At various times in its history, the California Club was accused of discrimination against women, African Americans, Jews, and other minorities, even though founding members included Mexicans and Jews. The California Club did not admit African Americans or women until the 1980s. In 1982, Prince Philip declined to attend the club because of its discrimination policy. In a vote taken in June 1987, 90 percent of the voting members favored admitting women. In addition, the Los Angeles City Council in May 1987 voted, 12–0, to ban discriminatory practices at institutions in Los Angeles like the California Club. Since that time, the Club has maintained a non-discriminatory policy for admission to membership. Its first black member, Dr. Joseph Alexander, was admitted in 1988.

==The current clubhouse==
The current seven-story clubhouse was completed on August 25, 1930, after construction was started in late 1928. The building was designed by Robert D. Farquhar, an architect trained at the École des Beaux-Arts in Paris. The American Institute of Architects awarded Farquhar the Distinguished Honor Award for the design of the California Club building.

According to the National Park Service:

"The structure is considered one of the most important buildings of the architect Robert D. Farquhar. Built in 1930, The Italian Renaissance Revival style building, with its setbacks and tower, was among the largest buildings in the immediate area when the site was chosen. Elements like the private forecourt, which partially shields the front entrance and first floor, provides the club with a sense of privacy and understated design."
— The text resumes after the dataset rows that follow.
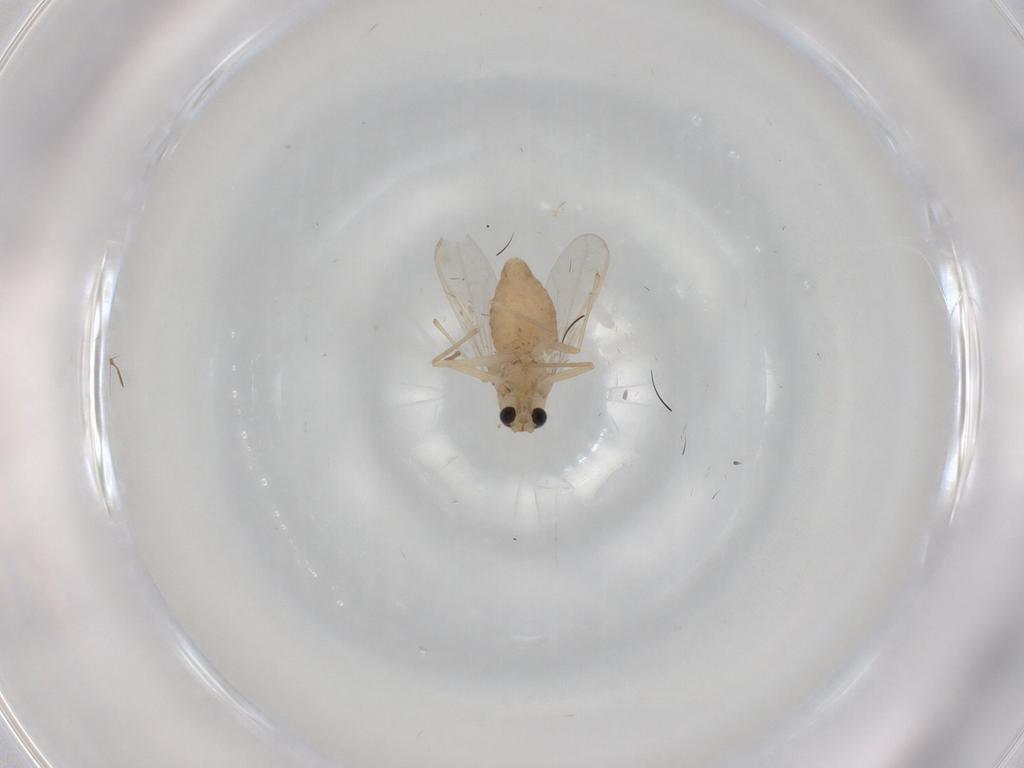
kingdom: Animalia
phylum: Arthropoda
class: Insecta
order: Diptera
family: Chironomidae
The building was listed on the U.S. National Register of Historic Places on July 6, 2010. The listing was featured in the National Park Service's weekly list of July 16, 2010.

In addition to antiques and handcrafted furniture, the clubhouse is decorated with a collection of Western-themed, plein air paintings by such American landscape painters as J. Bond Francisco, Elmer Wachtel, Franz A. Bischoff, George Kennedy Brandriff, William Wendt and Paul Lauritz.